Bankruptcy and Divorce Actions during the COVID-19
- Posted by Alexander Nesson
- On April 27, 2020
If you are looking to determine whether to file a bankruptcy and/or a divorce or what action to file that in, is you want to look at the different ways the estates are looked at and where the marital estate is looked at under the Chapter 208, Section 34. It does not matter as much in terms who has title to a property. The court is not all interested in Probate and Family Court in the creditors. They are mainly looking at the family; in particularly, the children and the parties in terms of what is fair and an equitable way to have that addressed.

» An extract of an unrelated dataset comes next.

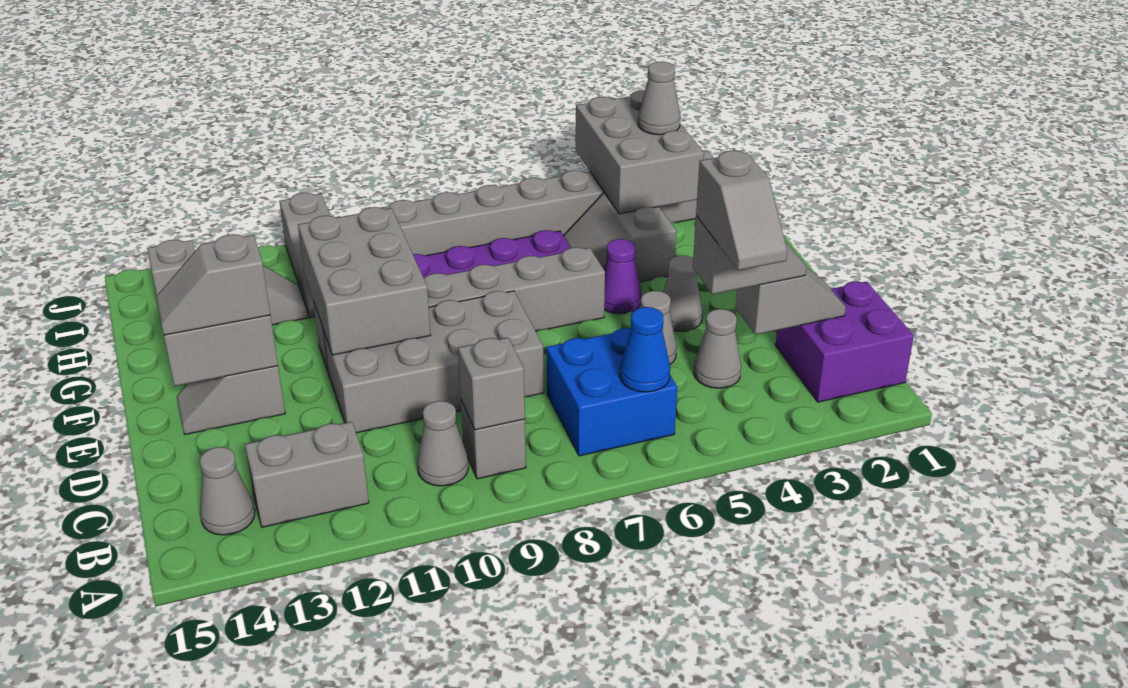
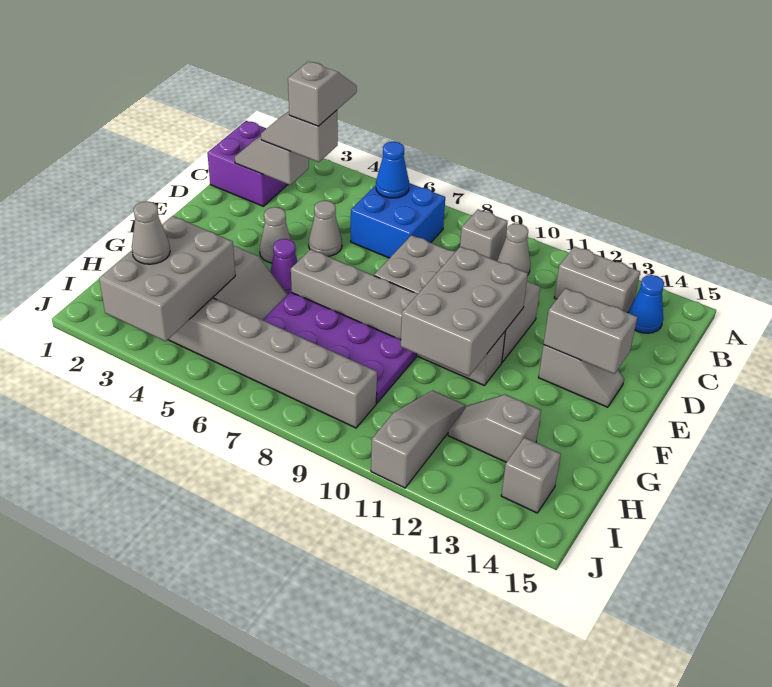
grey 1x1 brick [458,338,525,430] -> none
grey 1x1 cone [200,447,255,535] -> blue 1x1 cone [628,275,664,333]
grey 1x1 cone [694,309,741,388] -> none
grey 1x2 slope [156,234,270,335] -> none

On the other hand, in bankruptcy you want to look at the bankruptcy estate and the trustees in the bankruptcy court. The title of the parties is much more important and their focus is on not incurring further debt and looking at it under the bankruptcy code for example, Chapter 7 which is looking at a limited date a snapshot and at what is called a liquidation. There are different facets that have both parts of it in terms of domestic obligations like alimony or child support and those are not discharged through the bankruptcy. There are other parts where the bankruptcy court will look at potentially constructive trusts in terms of sometimes protecting the spouse or soon to be ex-spouse’s possible interest in cars, retirement accounts or things in that nature.
If you have either filed a divorce action or if you are looking to file a divorce action, same thing, if you have already filed a bankruptcy or you are looking to file a bankruptcy action; which ways you should go first; what are the options; what are the different ways that the courts and the trustees can look at things. You also want to be careful about not making transfers that can be attacked in either Probate and Family Court or in the Bankruptcy Court. They can end up making your credibility look bad either so you are not an “honest debtor” or the Probate and Family Court looks at it like you are trying to manipulate the situation and not have an equitable distribution.